Cleantech Funding Meeting Notes

These are my raw notes from the CleanTX funding forum meeting: Other People’s Money: The New Funding Landscape.


  • longer time to payback than Web 2.0, IT companies
  • VC world is suffering through..ahem…”creative destruction.”
  • find customers
  • be flexible

Frankly, sounds like typical funding advice except the relience on science and atoms.

Michael Breen

CFO, Extreme Power

Extreme power creates utility level storage that sits between wind farms and the grid. Breen shared their funding journey.

Extreme Power Milestones
2004 Seed Investors
2006 Emerging Technology Fund
2006 National Science Foundation (South Pole)
2007 SAIL VC
2009 DOE Loan Guarantee Application and Award $150 mil
2009 DOE Smart Grid Grants
2009 DOE loan guarantee manufactinrg app $500 mil
20009 State of Michigan battery Incentive Grant $100 mil
2009 Oakland County, MI Recovery Bond $100 mil
2009 System Live in Maui
2010 Large Scale System Orders

“The cost of asking for grant money is much lower than the brain damage suffered by asking for money in Menlo Park.”

“You can be defeated by your own realism, if you let it come to the surface.”

What Breen is saying is that applying for grants gives you a great story to tell. If you do it right, you can leverage your applying for grants when having discussions for other forms of funding.

“The cost of asking for grant money is much lower than the brain damage suffered by asking for money in Menlo Park.”

Steve Smaha

Angel Investor, Central Texas

1st cleantech company he invested in in 1999.  Waste water.  Science worked, technology didn’t scale.

Invested in 7 companies.  5 are cleantech.

Central Texas angel $50,000 – $100,000 investments are average.  The days of $250,000 investements ended in 2000, 2001.  Few Central Texas angels invest in Cleantech. They don’t understand it.  It doesn’t have the 18-24 month return that IT had in the past.

Wants to invest in companies that make money and also make the world a better place.
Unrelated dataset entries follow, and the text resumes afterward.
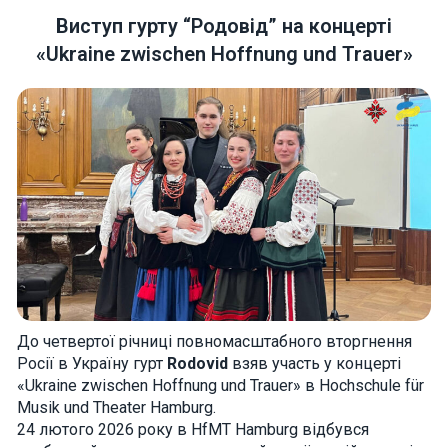
Виступ гурту “Родовід” на концерті
«Ukraine zwischen Hoffnung und Trauer»
Necessary
These
cookies are
not optional.
They are
needed for
the website
to function.
Statistics
In order for
До четвертої річниці повномасштабного вторгнення
us to
Росії в Україну гурт
Rodovid
взяв участь у концерті
improve the
website's
«Ukraine zwischen Hoffnung und Trauer» в Hochschule für
functionality
Musik und Theater Hamburg.
and
structure,
24 лютого 2026 року в HfMT Hamburg відбувся
based on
Not looking for increment change because you have to beat someone who’s already in the market.

Looks for:

  • honest
  • coachable
  • curious in how things work
  • products over services

Cleantech Startups and Angels:

  • Think they need more capital and time to get to revenue than tech angels undersand
  • Often have highly dilutive funding needs and/or project finance funding
  • Need a global sales model from day #1

Wants to see a company who’s thought about how they’re going to t sell to Europe or Asia.  If you don’t have any story to tell about that, there’s a problem.  Don’t think like Californai startup companies because they’re really plugged into california funding opportunities that don’t exist in other states.

Texas Emerging Technology Fund: it’s convertible debt.  It takes 9 months get the money.

“There’s no such thing as free money.”

“Generally, investors look at SBIR for science fair projects.”

“You need to think about how you’re going to sell outside of the US.”

If you get a small amount of money and meet your milestones and do what you say you’re going to do,  you’re next chunk of money will be cheaper.

Victor Hwang

Managing Director, T2 Venture Capital
Nuclear VC environment.

On the plus side:

  • Competitors are dying
  • Survivors can live to fight another day.  And Win.
  • Today’s winners will be in a great position because in three years, there will be fewer of them.

Federal Technology Funding Guide. The best guide for funding for people who don’t know funding.

Produced by the Kaufman Foundation.

VC’s exist because money wants to be put to work.

In the ’70′s, if you were a fiduciary for a billion dollar fund, you funded in safe investments.  In the 1980′s, the rules were changed that allowed the fiduciaries to invest in more risky ventures.  About 1% of the big money out there gets farmed out to Venture Capital.

Your startup money is competing for the same kind of money people are using to invest in stocks, bonds, etc.  Equities have returned an average of 10% to 11% a year for the past 100 years.  VC’s are looking for 20%/year, 30%, returns because the risk is so large.

Prediction:  You’ll see the disappearance of half the VC’s.

Local venture ecosystems can no longer compete. VC’s need to be global. “It can’t just be a good deal for Central Texas, or Silicon Valley. It has to be the best deal in the world.”

“Innovation is everywhere.  Capital can be found outside the US.”

How do you find money?  “It’s all sales.  It’s all personal marketing.  What a lot of entrepreneurs don’t realize is that they need to be able to sell 1 on 1 across the table.”  Steve Smaha, “If you can’t do that, you need to find a business partner that is as fired up about something as you are.”

“Expect to be highly adaptive.  The environment is constantly changing.  You have to be open to change.  Building these companies is excrutiating.”


Last question:  What about bootstrappers?

A: Steve Smaha: They’re mainly Web 2.0, IT companies.  Rarely battery, etc.  Cleantech has higher capital requirements.  If you can find a boot strapper that access to customers, please introduce them to me.  I’d like to get to know them.